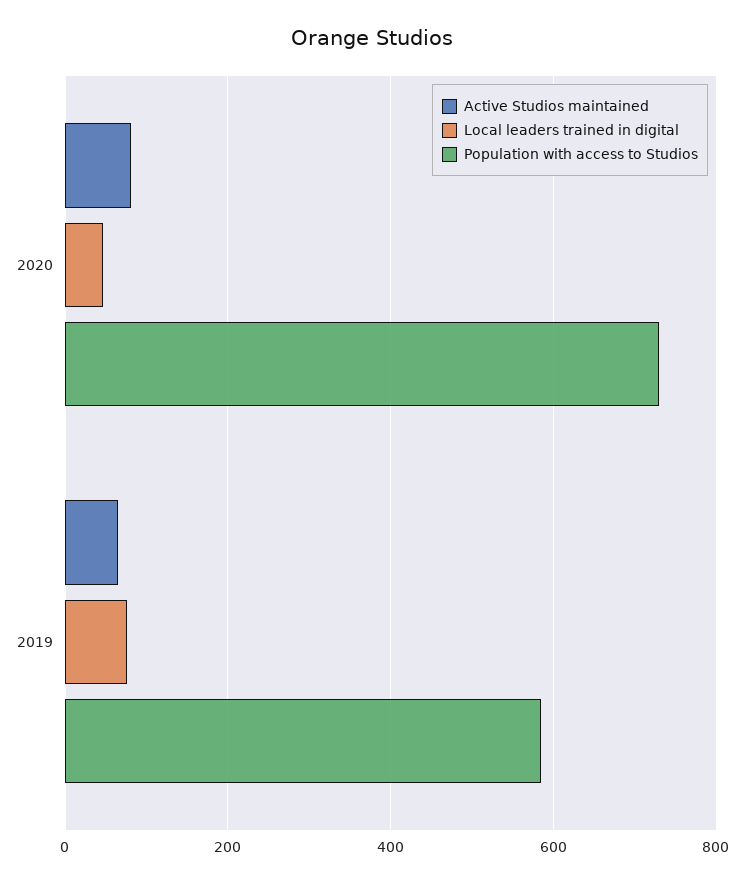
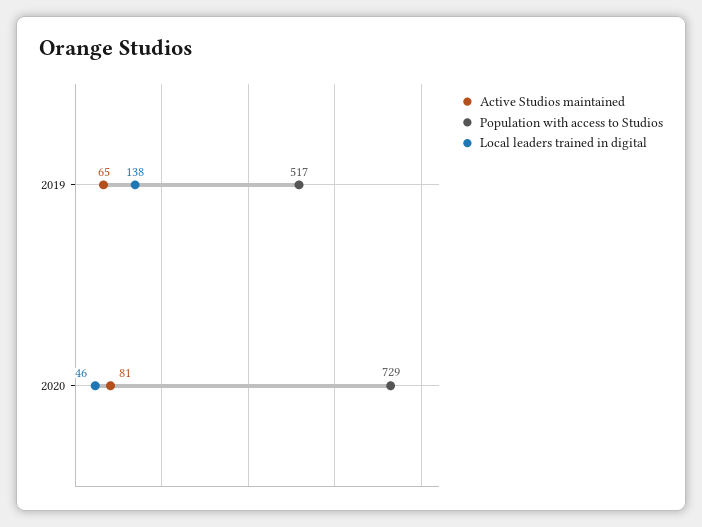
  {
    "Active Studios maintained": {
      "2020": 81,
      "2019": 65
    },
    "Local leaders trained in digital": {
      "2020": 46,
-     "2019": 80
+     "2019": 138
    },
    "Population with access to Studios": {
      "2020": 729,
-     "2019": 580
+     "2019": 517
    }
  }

-*-*-

▶ **WORK REQUEST**: All lines in the preceding records that hold the word "Studios" need to be copied.

▶ **RESULT OF THE EXERCISE**:
    "Active Studios maintained": {
    "Population with access to Studios": {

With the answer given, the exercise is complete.